The global transition to clean energy is still far too slow to meet climate pledges and risks fueling even greater price volatility, the International Energy Agency (IEA) warned Wednesday.
The Paris-based international organization urged governments to make stronger commitments to cut greenhouse gas emissions at an upcoming U.N. climate summit, warning the world is not on track to meet environmental goals and that new investment in clean energy was needed to “jolt the energy system onto a new set of rails.”
“We are not investing enough to meet for future energy needs, and the uncertainties are setting the stage for a volatile period ahead,” said IEA chief Fatih Birol.
“The social and economic benefits of accelerating clean energy transitions are huge, and the costs of inaction are immense,” Birol noted.
In its annual World Energy Outlook report – published just weeks before the 26th U.N. Climate Change Conference, known as COP26 – the IEA calculated that investment in clean energy projects and infrastructure would need to be more than trebled by the end of the decade if the world hopes to effectively fight climate change and keep volatile energy markets under control.
Representatives of more than 200 countries will gather for the climate summit from Oct. 31 to Nov. 12 in Glasgow, Scotland, to discuss new targets for cutting or curbing the growth of emissions that contribute to climate change.
The goal under the 2015 Paris climate accord is to limit the rise of global temperatures to well below 2 degrees Celsius (3.6 degrees Fahrenheit) above pre-industrial levels while pursuing efforts to limit the rise to 1.5 degrees.
The U.N.’s scientific committee on climate change has said emissions must be cut to net zero – when greenhouse gases are balanced out by their removal from the atmosphere – by 2050 to reach the 1.5-degree limit.
The IEA called the Glasgow meeting the “first test of the readiness of countries to submit new and more ambitious commitments under the 2015 Paris Agreement” and “an opportunity to provide an ‘unmistakable signal’ that accelerates the transition to clean energy worldwide.”
The agency – which advises developed countries on energy policy – said that renewables such as wind and solar energy continued to grow rapidly, and electric vehicles set new sales records in 2020, even as economies were bent under the weight of COVID-19 lockdowns.
But the economic rebound from the pandemic has also has seen an increase in the use of coal and oil, the report said, as well as a leap in emissions.
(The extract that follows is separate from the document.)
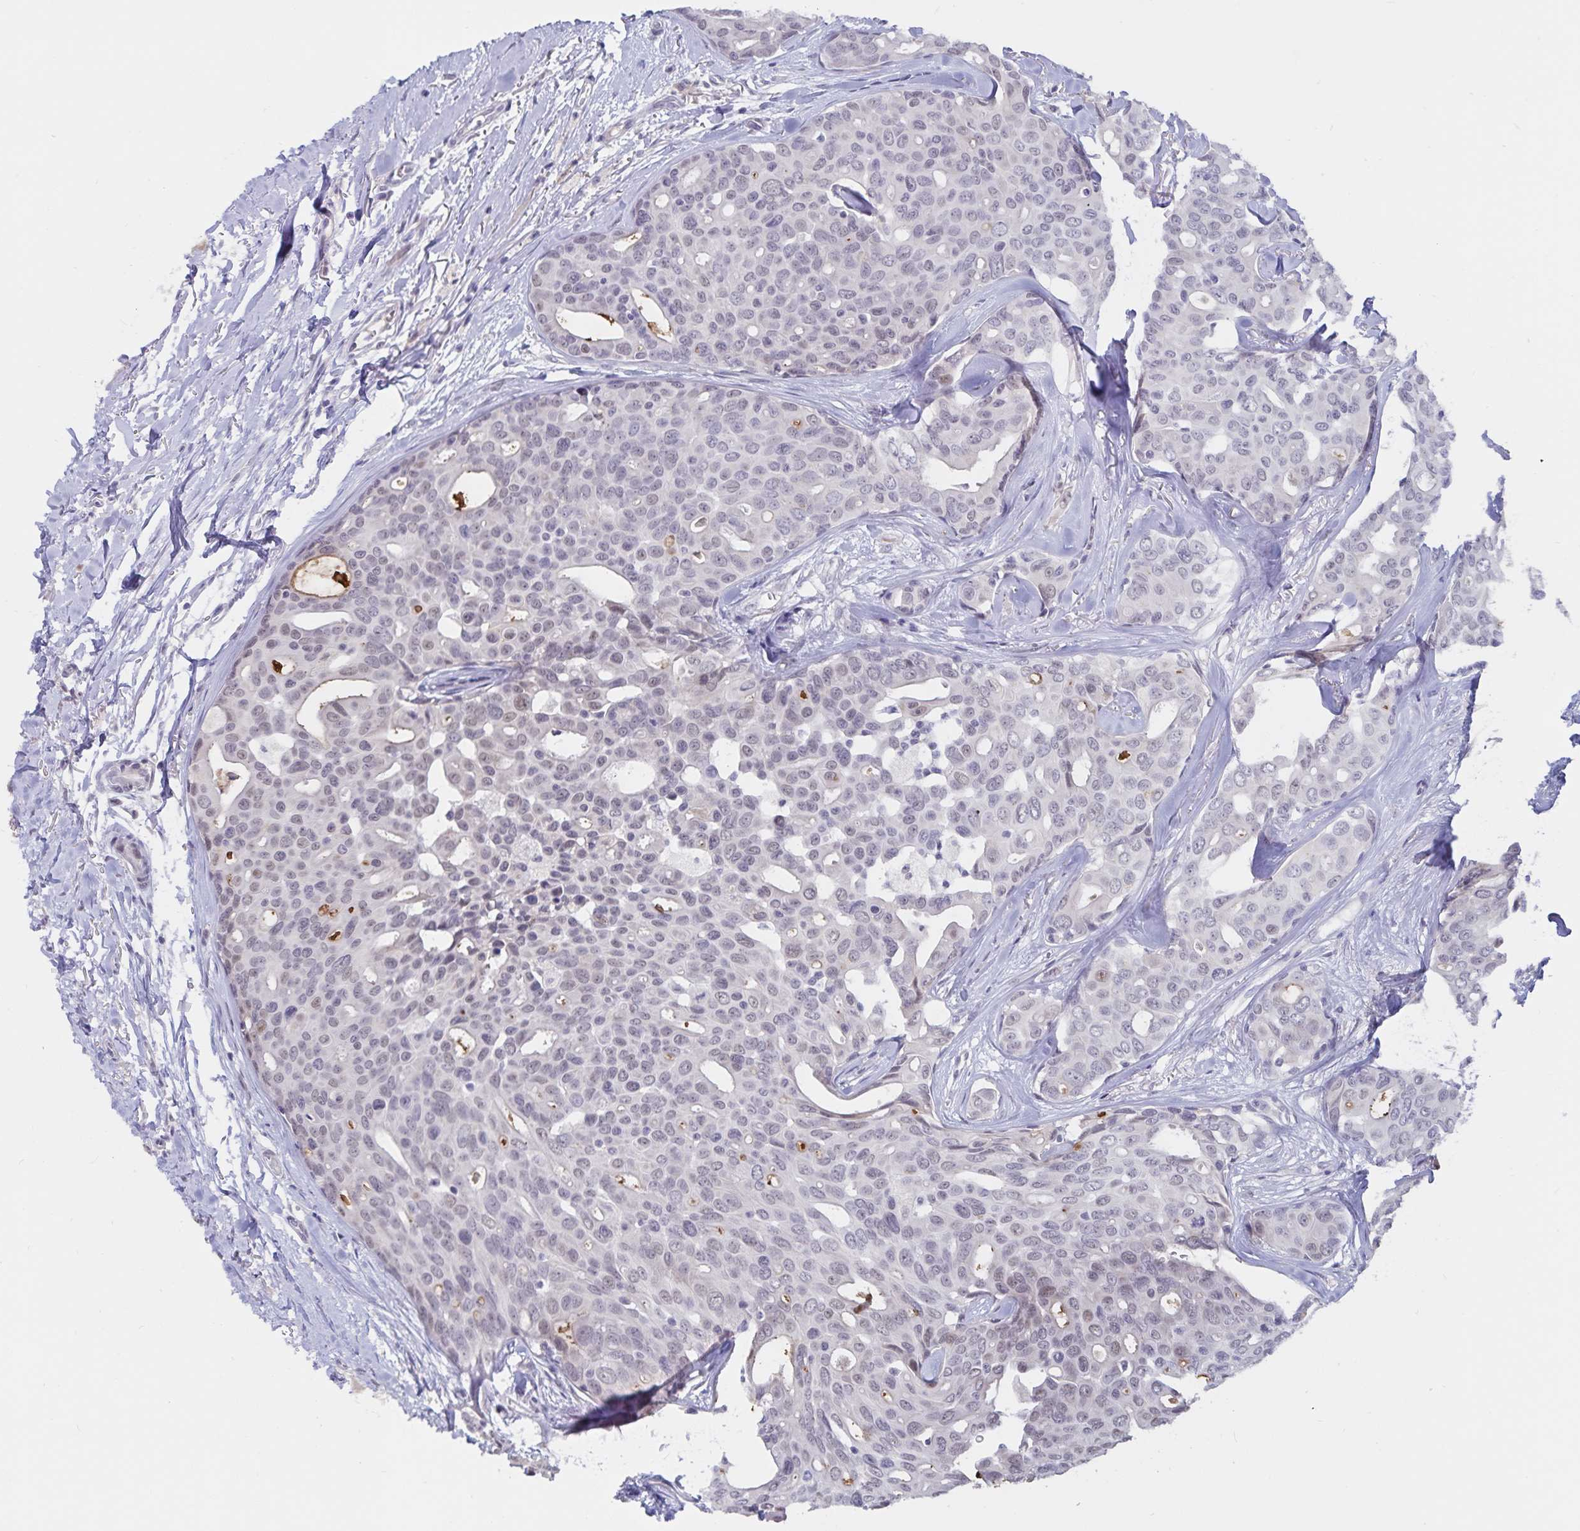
{"staining": {"intensity": "negative", "quantity": "none", "location": "none"}, "tissue": "breast cancer", "cell_type": "Tumor cells", "image_type": "cancer", "snomed": [{"axis": "morphology", "description": "Duct carcinoma"}, {"axis": "topography", "description": "Breast"}], "caption": "Tumor cells are negative for protein expression in human breast cancer (invasive ductal carcinoma).", "gene": "ATP2A2", "patient": {"sex": "female", "age": 54}}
Burning fossil fuels produces carbon dioxide, the main greenhouse gas that scientists blame for climate change.
“This clean energy progress is still far too slow to put global emissions into sustained decline towards net zero” by 2050, which the agency believes will help limit the increase in global temperatures to 1.5 degrees.
The agency analyzed two possible scenarios.
The first looked at the measures governments had already put in place or specific policies they were actively developing.
And while almost all of the increased energy demand until 2050 could be met by low emissions sources, annual emissions would still be roughly the same as today as developing economies build up their nationwide infrastructure, the IEA said.
Under this scenario, temperatures in 2100 would be 2.6 degrees higher than pre-industrial levels.
The second scenario looked at promises made by some governments to achieve net-zero emissions in the future, which would see a doubling of clean energy investment and financing over the next decade.
If these pledges were fully implemented in time, demand for fossil fuels would peak by 2025, and global CO2 emissions fall by 40% by 2050, the IEA said.
Here, the global average temperature increase in 2100 would be around 2.1 degrees, which would represent an improvement, but would still be way above the 1.5 degrees agreed under the Paris accord, it concluded.
“Reaching that path requires investment in clean energy projects and infrastructure to more than triple over the next decade,” Birol said.
“Some 70% of that additional spending needs to happen in emerging and developing economies.”
The IEA argued that the extra investment might be less of a burden than some might think.
“More than 40% of the required emissions reductions would come from measures that pay for themselves, such as improving efficiency, limiting gas leakage, or installing wind or solar in places where they are now the most competitive electricity generation technologies,” it said.
The report also highlighted that insufficient investment was contributing to uncertainty over the future.
“Spending on oil and natural gas has been depressed by price collapses in 2014-15 and again in 2020. As a result, it is geared towards a world of stagnant or even falling demand,” the IEA said.
“Transition‐related spending is gradually picking up, but remains far short of what is required to meet rising demand for energy services in a sustainable way.”
That means energy markets could face a “bumpy ride” if investment in renewables is not increased, the IEA said.